--- RECORDS SUPPLIED ---
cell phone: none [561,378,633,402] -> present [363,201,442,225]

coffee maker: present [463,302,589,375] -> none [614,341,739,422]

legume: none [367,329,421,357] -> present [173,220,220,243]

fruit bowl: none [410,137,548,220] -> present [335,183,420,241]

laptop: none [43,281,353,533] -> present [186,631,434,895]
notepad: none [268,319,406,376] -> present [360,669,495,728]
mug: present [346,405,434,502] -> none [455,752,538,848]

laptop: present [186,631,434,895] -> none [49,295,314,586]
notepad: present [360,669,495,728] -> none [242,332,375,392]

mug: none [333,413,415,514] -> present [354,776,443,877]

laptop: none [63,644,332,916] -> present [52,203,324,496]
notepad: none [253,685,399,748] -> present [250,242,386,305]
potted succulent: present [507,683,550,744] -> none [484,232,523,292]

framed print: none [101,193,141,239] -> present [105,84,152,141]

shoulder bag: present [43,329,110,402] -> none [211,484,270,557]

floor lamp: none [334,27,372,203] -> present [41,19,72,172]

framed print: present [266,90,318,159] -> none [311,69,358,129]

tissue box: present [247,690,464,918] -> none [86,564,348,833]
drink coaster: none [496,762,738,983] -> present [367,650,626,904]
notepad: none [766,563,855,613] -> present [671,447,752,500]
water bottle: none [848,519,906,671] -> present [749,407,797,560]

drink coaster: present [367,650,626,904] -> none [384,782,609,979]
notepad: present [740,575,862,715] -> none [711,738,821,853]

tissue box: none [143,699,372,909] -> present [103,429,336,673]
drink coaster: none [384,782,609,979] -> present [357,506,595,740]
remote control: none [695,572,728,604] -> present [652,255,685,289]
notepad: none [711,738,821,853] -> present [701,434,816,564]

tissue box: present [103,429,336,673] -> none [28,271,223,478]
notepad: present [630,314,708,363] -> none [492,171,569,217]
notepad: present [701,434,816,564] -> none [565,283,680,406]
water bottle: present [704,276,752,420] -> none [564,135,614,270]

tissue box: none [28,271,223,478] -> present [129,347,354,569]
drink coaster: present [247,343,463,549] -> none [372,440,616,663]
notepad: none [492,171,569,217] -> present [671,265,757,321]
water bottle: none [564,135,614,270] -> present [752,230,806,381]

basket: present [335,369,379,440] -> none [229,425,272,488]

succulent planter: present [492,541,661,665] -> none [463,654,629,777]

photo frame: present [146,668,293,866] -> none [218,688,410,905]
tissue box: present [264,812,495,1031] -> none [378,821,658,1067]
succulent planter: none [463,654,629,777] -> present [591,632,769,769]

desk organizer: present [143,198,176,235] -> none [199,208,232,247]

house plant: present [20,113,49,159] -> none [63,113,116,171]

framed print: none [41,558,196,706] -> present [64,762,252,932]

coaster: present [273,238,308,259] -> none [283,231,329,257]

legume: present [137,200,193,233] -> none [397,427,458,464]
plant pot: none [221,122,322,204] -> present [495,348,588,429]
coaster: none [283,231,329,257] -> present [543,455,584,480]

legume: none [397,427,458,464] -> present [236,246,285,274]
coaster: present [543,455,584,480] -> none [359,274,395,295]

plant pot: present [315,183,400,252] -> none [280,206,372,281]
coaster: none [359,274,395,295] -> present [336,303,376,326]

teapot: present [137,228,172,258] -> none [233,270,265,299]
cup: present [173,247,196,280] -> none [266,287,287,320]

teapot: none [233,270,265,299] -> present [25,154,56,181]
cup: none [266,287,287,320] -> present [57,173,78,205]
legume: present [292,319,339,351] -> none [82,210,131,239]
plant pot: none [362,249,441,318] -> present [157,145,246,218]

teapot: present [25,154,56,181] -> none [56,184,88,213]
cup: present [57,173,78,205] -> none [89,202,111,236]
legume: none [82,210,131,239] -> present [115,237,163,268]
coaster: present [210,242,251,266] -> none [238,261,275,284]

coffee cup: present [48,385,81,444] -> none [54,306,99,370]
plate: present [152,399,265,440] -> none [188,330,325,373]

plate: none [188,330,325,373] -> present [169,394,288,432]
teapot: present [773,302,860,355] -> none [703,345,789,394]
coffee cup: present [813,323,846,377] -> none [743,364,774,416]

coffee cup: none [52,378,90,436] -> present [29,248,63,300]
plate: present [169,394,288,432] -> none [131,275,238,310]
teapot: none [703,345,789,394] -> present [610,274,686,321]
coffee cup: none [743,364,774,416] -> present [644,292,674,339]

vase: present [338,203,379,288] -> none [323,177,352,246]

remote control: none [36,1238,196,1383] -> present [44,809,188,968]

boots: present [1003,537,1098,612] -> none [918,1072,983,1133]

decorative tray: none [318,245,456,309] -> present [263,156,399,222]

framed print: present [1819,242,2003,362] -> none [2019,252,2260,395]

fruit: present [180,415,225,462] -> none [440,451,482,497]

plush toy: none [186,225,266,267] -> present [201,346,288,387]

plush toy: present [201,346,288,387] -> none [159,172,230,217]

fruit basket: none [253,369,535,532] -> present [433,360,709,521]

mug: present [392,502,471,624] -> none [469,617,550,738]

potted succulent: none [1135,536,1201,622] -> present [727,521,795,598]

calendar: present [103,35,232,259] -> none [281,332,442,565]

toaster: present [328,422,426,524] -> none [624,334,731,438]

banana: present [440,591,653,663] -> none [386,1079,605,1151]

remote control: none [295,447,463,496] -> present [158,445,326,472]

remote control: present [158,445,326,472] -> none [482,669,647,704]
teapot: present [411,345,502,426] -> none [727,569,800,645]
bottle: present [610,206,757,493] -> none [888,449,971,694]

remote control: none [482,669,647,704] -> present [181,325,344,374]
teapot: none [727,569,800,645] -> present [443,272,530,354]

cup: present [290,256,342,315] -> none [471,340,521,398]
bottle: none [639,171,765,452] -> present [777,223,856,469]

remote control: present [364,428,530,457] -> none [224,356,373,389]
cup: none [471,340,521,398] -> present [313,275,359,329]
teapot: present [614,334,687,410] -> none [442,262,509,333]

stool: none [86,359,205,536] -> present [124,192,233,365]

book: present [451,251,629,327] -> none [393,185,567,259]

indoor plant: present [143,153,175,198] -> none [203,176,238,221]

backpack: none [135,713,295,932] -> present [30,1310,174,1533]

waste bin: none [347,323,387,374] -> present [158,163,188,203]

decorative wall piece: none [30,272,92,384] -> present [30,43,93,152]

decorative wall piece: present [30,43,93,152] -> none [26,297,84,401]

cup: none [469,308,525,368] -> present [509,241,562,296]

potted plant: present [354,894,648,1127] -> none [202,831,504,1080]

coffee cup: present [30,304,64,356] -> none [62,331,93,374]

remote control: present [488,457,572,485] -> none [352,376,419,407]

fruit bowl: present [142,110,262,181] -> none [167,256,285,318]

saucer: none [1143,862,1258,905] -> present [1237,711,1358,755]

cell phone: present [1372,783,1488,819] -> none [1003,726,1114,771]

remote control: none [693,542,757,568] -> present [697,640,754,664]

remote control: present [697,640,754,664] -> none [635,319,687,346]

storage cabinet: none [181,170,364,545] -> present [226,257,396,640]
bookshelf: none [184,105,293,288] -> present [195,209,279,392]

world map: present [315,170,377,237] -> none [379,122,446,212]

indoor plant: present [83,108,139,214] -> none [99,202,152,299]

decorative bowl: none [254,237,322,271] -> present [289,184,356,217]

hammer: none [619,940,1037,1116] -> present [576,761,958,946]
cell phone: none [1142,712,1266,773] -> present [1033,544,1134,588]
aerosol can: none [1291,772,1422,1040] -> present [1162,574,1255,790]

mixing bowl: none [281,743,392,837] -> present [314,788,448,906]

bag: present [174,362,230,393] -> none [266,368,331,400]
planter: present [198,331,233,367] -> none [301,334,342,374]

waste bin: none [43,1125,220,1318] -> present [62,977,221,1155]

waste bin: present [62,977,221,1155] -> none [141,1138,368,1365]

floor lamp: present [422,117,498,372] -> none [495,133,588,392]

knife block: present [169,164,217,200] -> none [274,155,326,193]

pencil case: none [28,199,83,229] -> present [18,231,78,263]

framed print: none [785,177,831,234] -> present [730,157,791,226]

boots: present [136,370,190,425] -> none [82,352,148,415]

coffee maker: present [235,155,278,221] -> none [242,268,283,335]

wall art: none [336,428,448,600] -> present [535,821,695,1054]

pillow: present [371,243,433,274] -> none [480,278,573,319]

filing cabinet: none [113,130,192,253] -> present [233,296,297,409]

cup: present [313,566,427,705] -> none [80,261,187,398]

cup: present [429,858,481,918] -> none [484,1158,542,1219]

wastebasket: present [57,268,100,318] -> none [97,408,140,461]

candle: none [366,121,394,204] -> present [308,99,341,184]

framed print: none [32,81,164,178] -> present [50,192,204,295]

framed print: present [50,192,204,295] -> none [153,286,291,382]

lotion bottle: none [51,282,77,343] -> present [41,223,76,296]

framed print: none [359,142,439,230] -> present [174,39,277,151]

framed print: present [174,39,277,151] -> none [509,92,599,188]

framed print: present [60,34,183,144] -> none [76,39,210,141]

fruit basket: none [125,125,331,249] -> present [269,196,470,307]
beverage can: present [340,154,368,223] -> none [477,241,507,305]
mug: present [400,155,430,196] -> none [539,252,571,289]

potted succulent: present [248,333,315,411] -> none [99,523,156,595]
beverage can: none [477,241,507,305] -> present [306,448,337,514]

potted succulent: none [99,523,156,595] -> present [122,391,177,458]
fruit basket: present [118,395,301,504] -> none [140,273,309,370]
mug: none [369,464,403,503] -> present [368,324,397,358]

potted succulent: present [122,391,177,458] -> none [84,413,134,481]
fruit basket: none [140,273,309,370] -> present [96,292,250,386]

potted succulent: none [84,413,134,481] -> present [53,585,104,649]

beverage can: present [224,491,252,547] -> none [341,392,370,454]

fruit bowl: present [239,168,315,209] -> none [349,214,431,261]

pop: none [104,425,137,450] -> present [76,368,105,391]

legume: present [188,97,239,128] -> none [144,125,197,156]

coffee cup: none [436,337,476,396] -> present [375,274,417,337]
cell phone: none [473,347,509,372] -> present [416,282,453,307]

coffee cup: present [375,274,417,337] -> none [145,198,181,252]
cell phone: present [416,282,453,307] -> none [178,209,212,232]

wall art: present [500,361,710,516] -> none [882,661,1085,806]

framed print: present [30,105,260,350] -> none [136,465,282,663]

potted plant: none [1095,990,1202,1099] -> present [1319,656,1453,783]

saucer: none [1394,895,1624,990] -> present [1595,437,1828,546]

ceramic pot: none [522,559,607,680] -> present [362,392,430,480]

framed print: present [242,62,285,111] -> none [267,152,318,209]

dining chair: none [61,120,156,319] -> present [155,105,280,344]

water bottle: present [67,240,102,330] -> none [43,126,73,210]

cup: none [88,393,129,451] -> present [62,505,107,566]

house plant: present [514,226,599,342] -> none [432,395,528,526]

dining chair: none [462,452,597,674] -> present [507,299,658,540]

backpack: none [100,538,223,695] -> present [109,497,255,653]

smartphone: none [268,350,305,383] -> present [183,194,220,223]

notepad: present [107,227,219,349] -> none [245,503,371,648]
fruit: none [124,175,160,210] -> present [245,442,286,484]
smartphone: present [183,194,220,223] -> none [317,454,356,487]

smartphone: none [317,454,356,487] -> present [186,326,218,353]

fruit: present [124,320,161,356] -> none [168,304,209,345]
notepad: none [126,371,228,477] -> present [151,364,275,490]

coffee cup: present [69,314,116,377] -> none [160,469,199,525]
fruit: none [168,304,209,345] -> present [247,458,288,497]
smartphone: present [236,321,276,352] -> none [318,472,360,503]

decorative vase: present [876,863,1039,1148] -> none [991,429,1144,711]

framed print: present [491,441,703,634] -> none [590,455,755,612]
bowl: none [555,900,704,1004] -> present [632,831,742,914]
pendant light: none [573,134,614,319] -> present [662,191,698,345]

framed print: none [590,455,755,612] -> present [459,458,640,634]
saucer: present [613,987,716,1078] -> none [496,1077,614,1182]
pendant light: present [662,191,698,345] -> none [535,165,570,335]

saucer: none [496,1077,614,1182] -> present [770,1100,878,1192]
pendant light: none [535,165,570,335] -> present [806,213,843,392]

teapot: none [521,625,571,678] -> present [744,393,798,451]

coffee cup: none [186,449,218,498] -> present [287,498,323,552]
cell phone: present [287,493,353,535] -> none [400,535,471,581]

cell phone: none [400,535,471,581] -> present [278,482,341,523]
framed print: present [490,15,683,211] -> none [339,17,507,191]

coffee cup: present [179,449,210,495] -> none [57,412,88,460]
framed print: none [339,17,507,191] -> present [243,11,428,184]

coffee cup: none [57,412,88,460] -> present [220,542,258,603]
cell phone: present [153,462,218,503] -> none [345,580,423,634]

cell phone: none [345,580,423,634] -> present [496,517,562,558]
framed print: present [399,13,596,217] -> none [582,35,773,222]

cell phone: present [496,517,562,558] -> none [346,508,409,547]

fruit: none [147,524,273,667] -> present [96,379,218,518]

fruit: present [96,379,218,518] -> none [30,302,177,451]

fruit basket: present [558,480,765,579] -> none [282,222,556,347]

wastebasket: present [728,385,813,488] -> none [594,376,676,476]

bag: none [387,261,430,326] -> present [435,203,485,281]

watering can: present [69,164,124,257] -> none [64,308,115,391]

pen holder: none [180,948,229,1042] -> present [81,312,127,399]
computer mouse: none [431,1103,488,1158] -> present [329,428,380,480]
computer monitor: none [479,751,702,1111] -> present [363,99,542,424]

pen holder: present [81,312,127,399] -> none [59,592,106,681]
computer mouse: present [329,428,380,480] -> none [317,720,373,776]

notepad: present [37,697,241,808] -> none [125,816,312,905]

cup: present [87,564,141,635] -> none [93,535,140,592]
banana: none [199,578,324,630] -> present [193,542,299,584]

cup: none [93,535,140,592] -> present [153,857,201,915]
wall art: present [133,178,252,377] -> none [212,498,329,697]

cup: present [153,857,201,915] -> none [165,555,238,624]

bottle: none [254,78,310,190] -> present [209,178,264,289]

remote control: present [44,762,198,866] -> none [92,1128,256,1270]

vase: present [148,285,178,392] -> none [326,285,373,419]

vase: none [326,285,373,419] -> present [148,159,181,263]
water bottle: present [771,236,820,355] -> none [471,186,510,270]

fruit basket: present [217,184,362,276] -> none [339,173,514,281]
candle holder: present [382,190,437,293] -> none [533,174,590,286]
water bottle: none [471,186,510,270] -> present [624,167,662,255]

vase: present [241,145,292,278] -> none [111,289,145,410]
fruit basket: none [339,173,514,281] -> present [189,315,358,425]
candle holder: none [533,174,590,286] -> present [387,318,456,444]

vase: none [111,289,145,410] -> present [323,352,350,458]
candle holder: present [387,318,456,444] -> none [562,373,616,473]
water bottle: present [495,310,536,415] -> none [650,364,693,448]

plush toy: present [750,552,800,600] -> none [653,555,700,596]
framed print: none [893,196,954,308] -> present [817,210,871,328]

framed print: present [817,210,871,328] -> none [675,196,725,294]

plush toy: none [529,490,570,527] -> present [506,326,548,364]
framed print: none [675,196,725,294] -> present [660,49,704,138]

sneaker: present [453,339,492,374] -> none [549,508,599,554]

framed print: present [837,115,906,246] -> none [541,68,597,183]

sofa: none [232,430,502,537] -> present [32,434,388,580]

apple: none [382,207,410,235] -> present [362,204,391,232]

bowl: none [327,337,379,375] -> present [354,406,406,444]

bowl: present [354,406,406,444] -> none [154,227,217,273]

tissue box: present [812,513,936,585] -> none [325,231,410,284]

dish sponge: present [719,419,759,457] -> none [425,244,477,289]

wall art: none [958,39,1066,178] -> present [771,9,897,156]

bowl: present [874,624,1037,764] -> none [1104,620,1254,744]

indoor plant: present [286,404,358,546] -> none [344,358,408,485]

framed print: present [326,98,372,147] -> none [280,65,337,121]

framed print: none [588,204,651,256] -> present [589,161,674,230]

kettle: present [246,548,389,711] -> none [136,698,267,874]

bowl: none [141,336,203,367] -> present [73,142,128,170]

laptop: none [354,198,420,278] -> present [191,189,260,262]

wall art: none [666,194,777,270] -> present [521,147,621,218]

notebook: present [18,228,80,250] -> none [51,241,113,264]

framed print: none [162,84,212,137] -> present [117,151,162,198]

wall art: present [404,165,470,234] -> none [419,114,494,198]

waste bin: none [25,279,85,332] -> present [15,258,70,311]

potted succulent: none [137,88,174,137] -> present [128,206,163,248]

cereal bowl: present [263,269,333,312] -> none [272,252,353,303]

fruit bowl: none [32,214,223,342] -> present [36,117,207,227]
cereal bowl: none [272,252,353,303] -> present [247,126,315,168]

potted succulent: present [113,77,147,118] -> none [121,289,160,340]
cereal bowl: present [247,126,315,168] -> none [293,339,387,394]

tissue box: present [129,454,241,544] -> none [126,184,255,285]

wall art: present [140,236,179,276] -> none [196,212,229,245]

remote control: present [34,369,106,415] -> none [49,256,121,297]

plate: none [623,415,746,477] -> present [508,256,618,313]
---
*EXERCISE DESCRIPTION:*
Retype only the lines above between the line with "water bottle: present [67,240,102,330]" and the line with "coffee cup: present [69,314,116,377]", counting those two lines as well, and keep every character as it is.

*EXERCISE RESULT:*
water bottle: present [67,240,102,330] -> none [43,126,73,210]

cup: none [88,393,129,451] -> present [62,505,107,566]

house plant: present [514,226,599,342] -> none [432,395,528,526]

dining chair: none [462,452,597,674] -> present [507,299,658,540]

backpack: none [100,538,223,695] -> present [109,497,255,653]

smartphone: none [268,350,305,383] -> present [183,194,220,223]

notepad: present [107,227,219,349] -> none [245,503,371,648]
fruit: none [124,175,160,210] -> present [245,442,286,484]
smartphone: present [183,194,220,223] -> none [317,454,356,487]

smartphone: none [317,454,356,487] -> present [186,326,218,353]

fruit: present [124,320,161,356] -> none [168,304,209,345]
notepad: none [126,371,228,477] -> present [151,364,275,490]

coffee cup: present [69,314,116,377] -> none [160,469,199,525]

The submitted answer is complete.